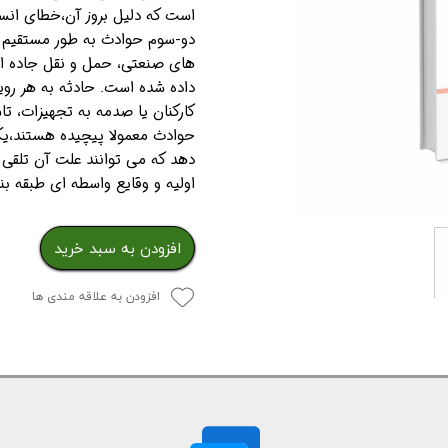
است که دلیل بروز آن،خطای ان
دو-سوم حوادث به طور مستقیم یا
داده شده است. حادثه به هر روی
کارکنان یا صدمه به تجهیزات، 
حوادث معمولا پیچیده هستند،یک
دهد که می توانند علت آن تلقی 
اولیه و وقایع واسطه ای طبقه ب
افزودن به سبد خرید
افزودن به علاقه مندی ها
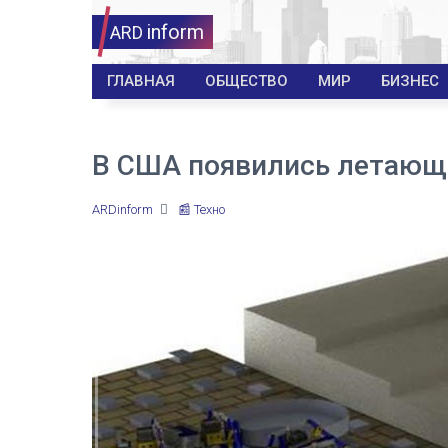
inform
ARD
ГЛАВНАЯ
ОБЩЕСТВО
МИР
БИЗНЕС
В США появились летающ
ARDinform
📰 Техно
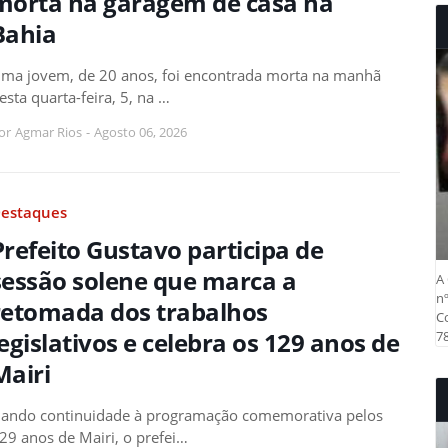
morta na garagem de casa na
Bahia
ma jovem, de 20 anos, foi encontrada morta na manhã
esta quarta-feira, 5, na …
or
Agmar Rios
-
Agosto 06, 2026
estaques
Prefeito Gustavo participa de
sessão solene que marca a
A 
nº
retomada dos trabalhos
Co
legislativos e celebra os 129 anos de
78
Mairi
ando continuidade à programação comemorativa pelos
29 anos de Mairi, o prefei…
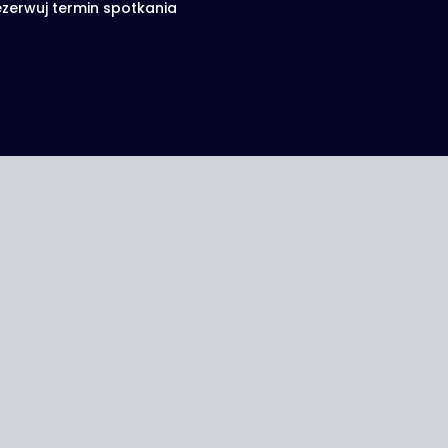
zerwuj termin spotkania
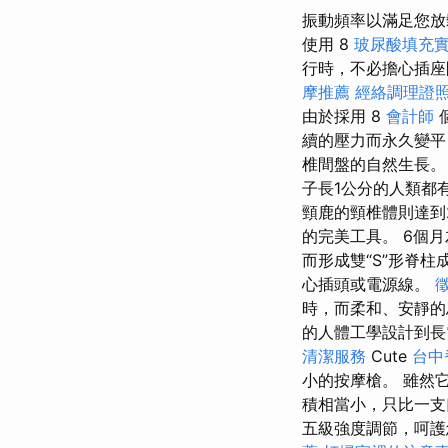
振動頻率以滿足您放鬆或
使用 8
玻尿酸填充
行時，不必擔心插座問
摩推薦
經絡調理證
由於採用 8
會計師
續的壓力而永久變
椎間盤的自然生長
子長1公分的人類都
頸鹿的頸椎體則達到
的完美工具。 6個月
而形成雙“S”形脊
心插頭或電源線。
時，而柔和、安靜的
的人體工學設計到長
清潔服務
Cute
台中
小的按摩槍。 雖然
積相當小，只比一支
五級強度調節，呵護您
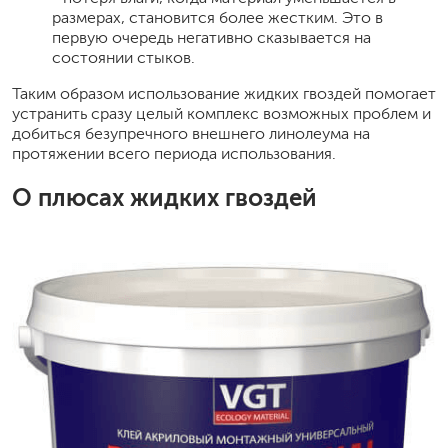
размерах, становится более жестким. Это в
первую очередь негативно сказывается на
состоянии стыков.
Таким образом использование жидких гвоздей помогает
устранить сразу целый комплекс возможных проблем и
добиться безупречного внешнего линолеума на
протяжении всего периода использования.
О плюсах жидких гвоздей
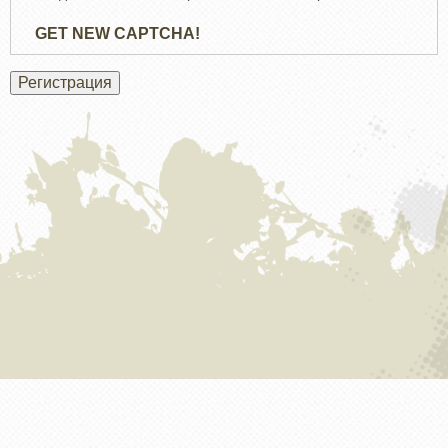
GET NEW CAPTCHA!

_Exercise objective:_
Each entry above should be copied word for word, with the images omitted.

_Response to this exercise:_
است که دلیل بروز آن،خطای ان
دو-سوم حوادث به طور مستقیم یا
داده شده است. حادثه به هر روی
کارکنان یا صدمه به تجهیزات، 
حوادث معمولا پیچیده هستند،یک
دهد که می توانند علت آن تلقی 
اولیه و وقایع واسطه ای طبقه ب
افزودن به سبد خرید
افزودن به علاقه مندی ها
inform
ARD
ГЛАВНАЯ
ОБЩЕСТВО
МИР
БИЗНЕС
В США появились летающ
ARDinform
📰 Техно
morta na garagem de casa na
Bahia
ma jovem, de 20 anos, foi encontrada morta na manhã
esta quarta-feira, 5, na …
or
Agmar Rios
-
Agosto 06, 2026
estaques
Prefeito Gustavo participa de
sessão solene que marca a
A 
nº
retomada dos trabalhos
Co
legislativos e celebra os 129 anos de
78
Mairi
ando continuidade à programação comemorativa pelos
29 anos de Mairi, o prefei…
zerwuj termin spotkania
振動頻率以滿足您放鬆或
使用 8
玻尿酸填充
行時，不必擔心插座問
摩推薦
經絡調理證
由於採用 8
會計師
續的壓力而永久變
椎間盤的自然生長
子長1公分的人類都
頸鹿的頸椎體則達到
的完美工具。 6個月
而形成雙“S”形脊
心插頭或電源線。
時，而柔和、安靜的
的人體工學設計到長
清潔服務
Cute
台中
小的按摩槍。 雖然
積相當小，只比一支
五級強度調節，呵護您
размерах, становится более жестким. Это в
первую очередь негативно сказывается на
состоянии стыков.
Таким образом использование жидких гвоздей помогает
устранить сразу целый комплекс возможных проблем и
добиться безупречного внешнего линолеума на
протяжении всего периода использования.
О плюсах жидких гвоздей
GET NEW CAPTCHA!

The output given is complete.